Source: Rasul, Ashok, Williams, Khorasani, Adamopoulos, Bhagwatkar, Biloš, Ghonia, Hassen, Schneider, Garg, Drouin, Chapados, Nevmyvaka & Rish 2023/2024, "Lag-Llama: Towards Foundation Models for Probabilistic Time Series Forecasting" Link: https://arxiv.org/abs/2310.08278 ; https://github.com/time-series-foundation-models/lag-llama Retrieved: 2026-05-15

What it is: Decoder-only Llama-style transformer that takes lagged values of the series as input tokens (not a contiguous patch). At each step, outputs the parameters of a Student-t distribution; sampling many trajectories yields quantile forecasts. Trained on the Monash time-series archive; open-weights on HuggingFace.

When to use: - You want a foundation model that is natively probabilistic (Student-t output) without a separate conformal step. - You're comparing across Chronos, TimesFM, Moirai, and Lag-Llama for a zero-shot bake-off — Lag-Llama is the smallest and easiest to deploy. - Student-t output (heavy-tailed) matches your data better than a Gaussian forecast head.

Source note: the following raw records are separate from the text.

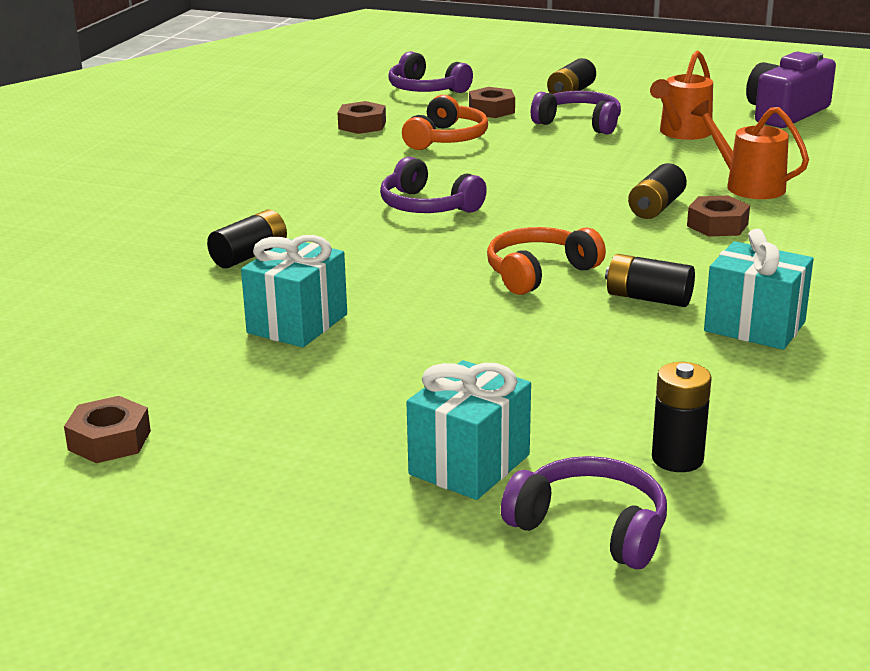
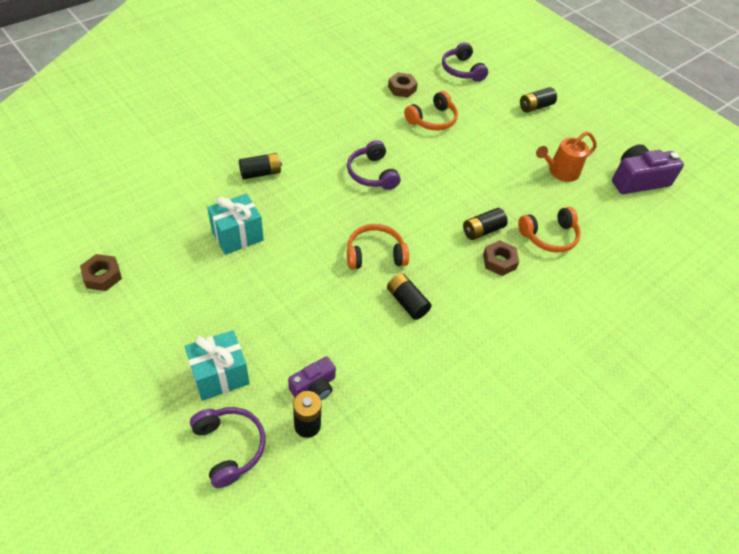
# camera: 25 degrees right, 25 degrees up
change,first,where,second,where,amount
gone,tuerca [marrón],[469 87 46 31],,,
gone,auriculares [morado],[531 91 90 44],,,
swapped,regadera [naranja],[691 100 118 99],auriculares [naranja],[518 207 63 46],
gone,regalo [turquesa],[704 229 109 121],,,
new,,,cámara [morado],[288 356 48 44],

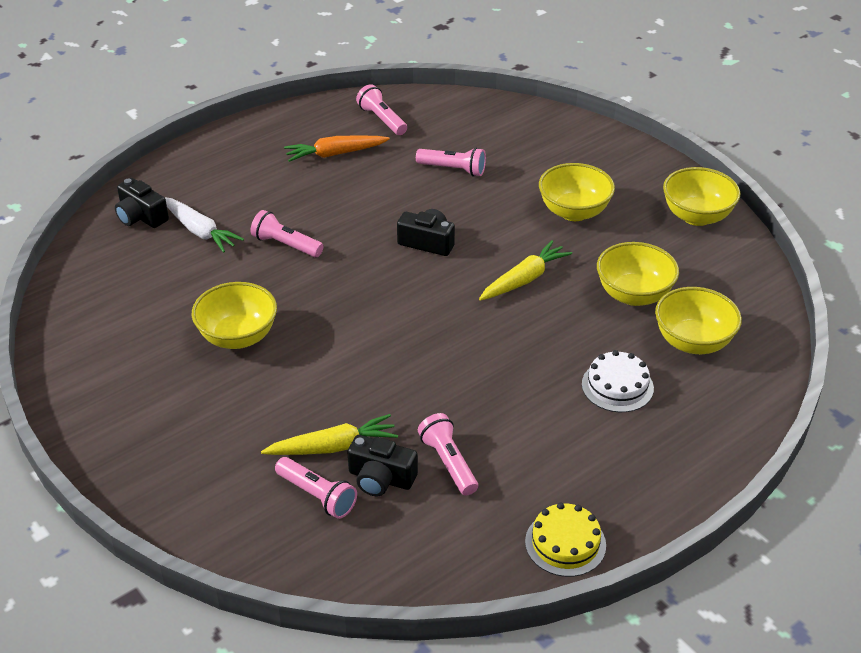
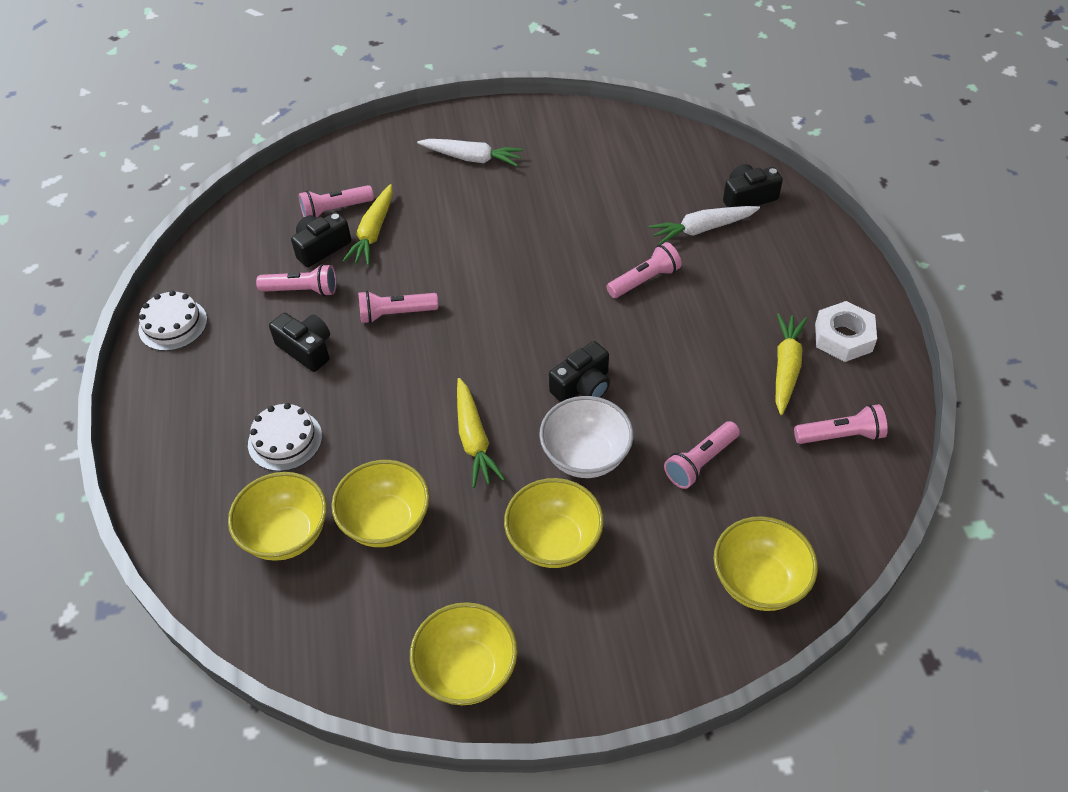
# camera: 120 degrees right, 10 degrees up
change,first,where,second,where,amount
shifted,cuenco [amarillo],[192 282 85 67],,[714 516 104 95],
repainted,zanahoria [naranja],[284 135 106 27],zanahoria [amarillo],[776 313 31 102],
repainted,tarta [amarillo],[525 502 81 75],tarta [blanco],[138 290 69 61],
new,,,cámara [negro],[269 313 61 59],
new,,,lámpara de mano [rosa],[358 291 80 33],
new,,,zanahoria [blanco],[417 139 107 27],
new,,,cuenco [blanco],[539 396 95 82],
new,,,tuerca [blanco],[815 301 62 61],

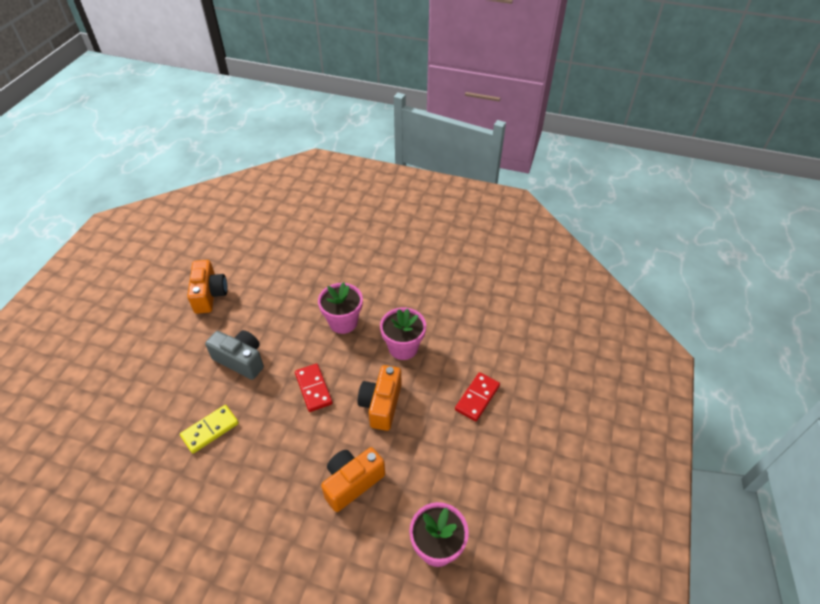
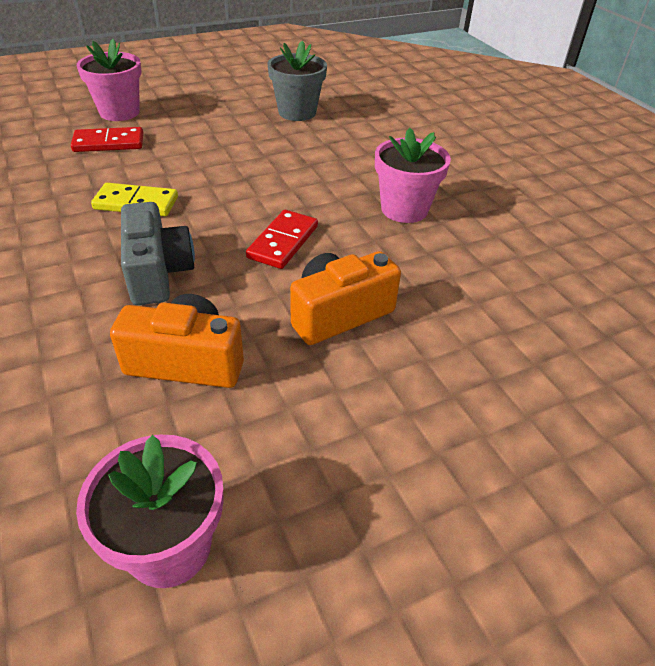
# camera: 45 degrees right, 5 degrees down
change,first,where,second,where,amount
swapped,cámara [naranja],[187 260 41 54],maceta [gris],[268 40 59 81],
shifted,cámara [gris],[205 330 59 50],,[121 202 74 103],
shifted,maceta [rosa],[380 307 46 53],,[77 39 65 82],
shifted,ficha de dominó [rojo],[455 372 45 49],,[71 127 72 25],

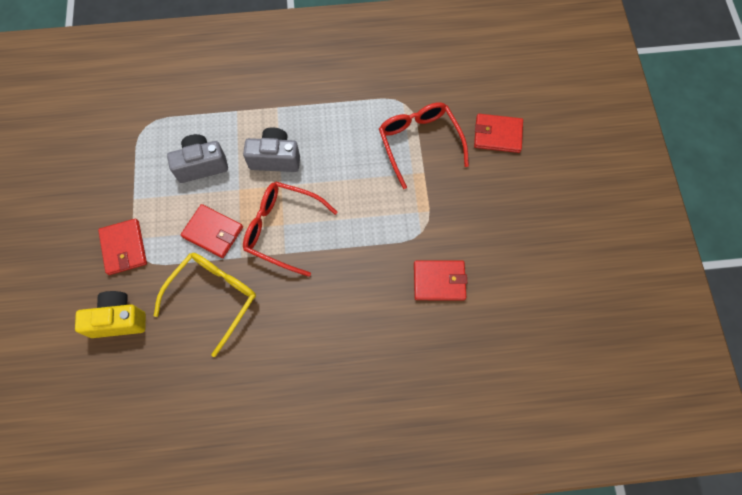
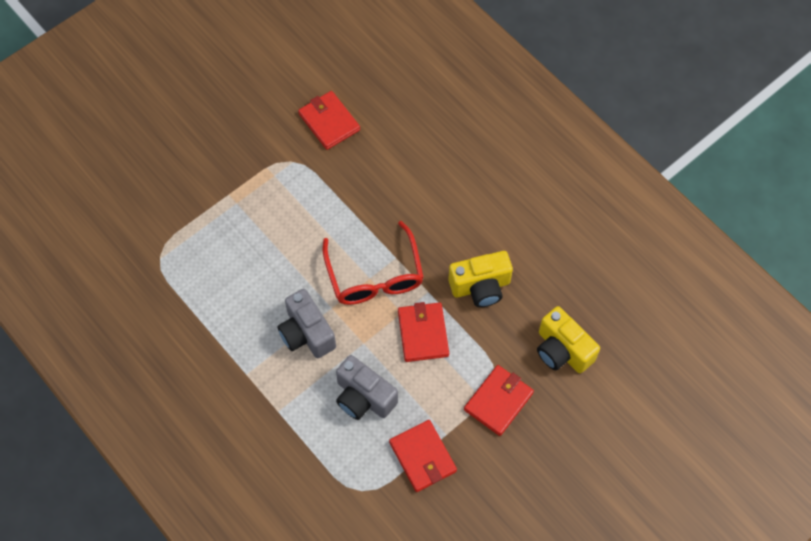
# camera: 125 degrees left, 5 degrees down
change,first,where,second,where,amount
swapped,gafas [amarillo],[154 253 102 104],cámara [amarillo],[448 251 65 56],
gone,gafas [rojo],[379 102 90 87],,,
shifted,cartera [rojo],[474 114 49 39],,[389 420 68 72],

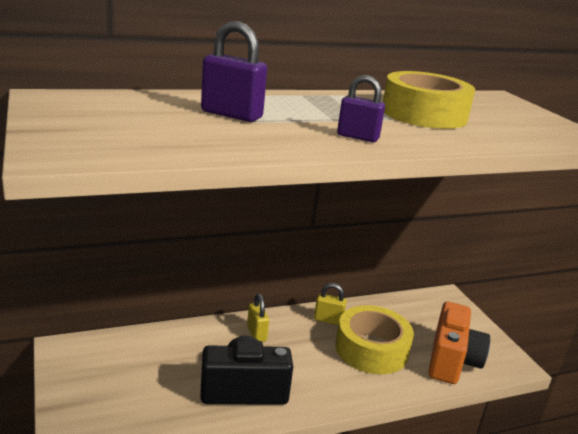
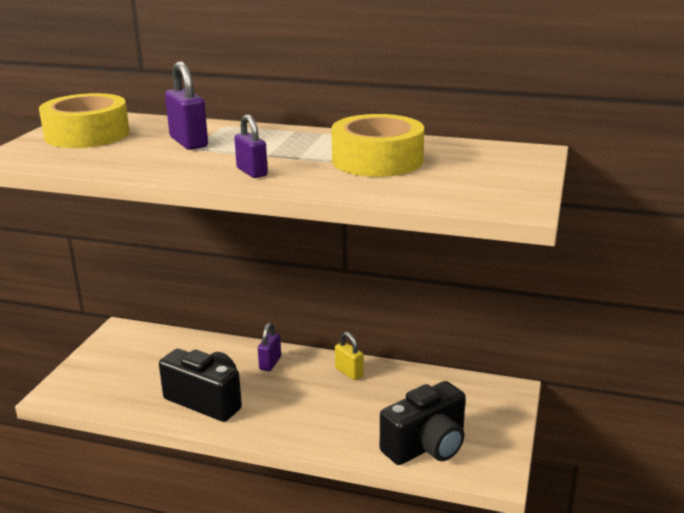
# camera: 40 degrees right, 0 degrees up
change,first,where,second,where,amount
repainted,candado [amarillo],[247 294 22 48],candado [morado],[258 323 23 48],
shifted,cinta adhesiva [amarillo],[335 305 79 69],,[39 93 90 55],
repainted,cámara [naranja],[428 302 62 82],cámara [negro],[380 381 86 84],

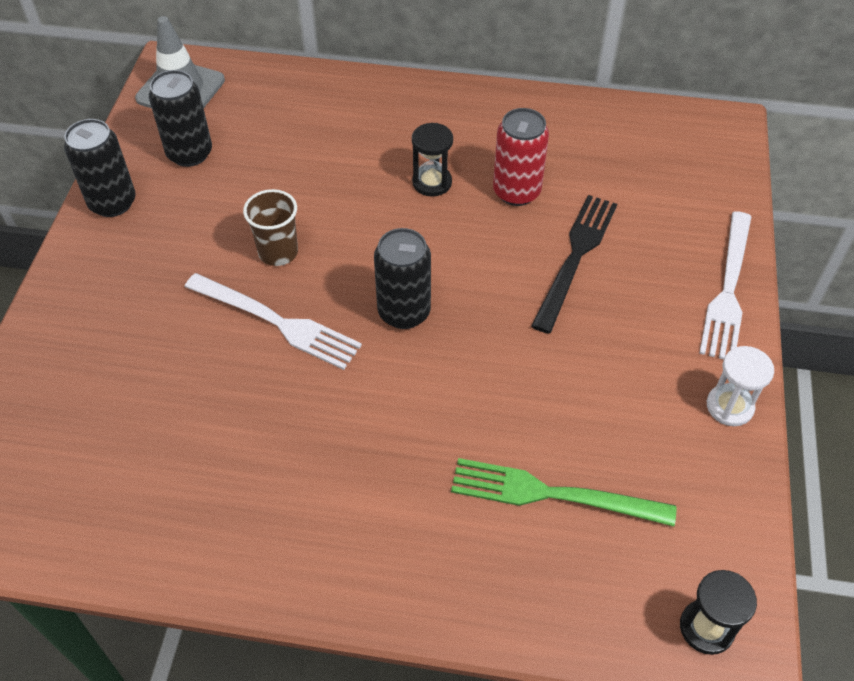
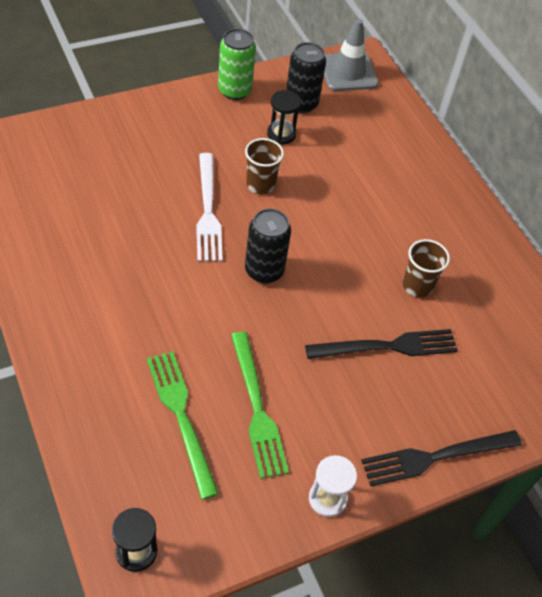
# camera: 50 degrees right, 0 degrees up
change,first,where,second,where,amount
repainted,lata [negro],[64 119 72 98],lata [verde],[218 29 38 71],
shifted,reloj de arena [negro],[412 123 41 74],,[267 90 34 55],
swapped,lata [rojo],[493 108 56 98],vaso [marrón],[403 239 47 59],
repainted,tenedor [blanco],[699 211 52 148],tenedor [negro],[361 430 161 56],
new,,,tenedor [verde],[231 331 58 148],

Fit for our model: - ✅ Probabilistic-by-design — fits naturally into a CRPS-evaluated pipeline. - ⚠ Trained corpus is smaller than Chronos or TimesFM; reported zero-shot accuracy is competitive but not best-in-class. - ⚠ Same compute concern: any foundation model is GPU-bound and an order of magnitude slower than per-series ETS at our scale. - ⚠ For our monthly aggregates with mostly <60 points per series, the marginal accuracy gain over a tuned StatsForecast ensemble (processing.py:1984) is unlikely to justify the infra cost unless used selectively on top tier_3 keywords. - 🔧 pip install lag-llama; load checkpoint from time-series-foundation-models/Lag-Llama on HuggingFace; pair with gluonts predictor API.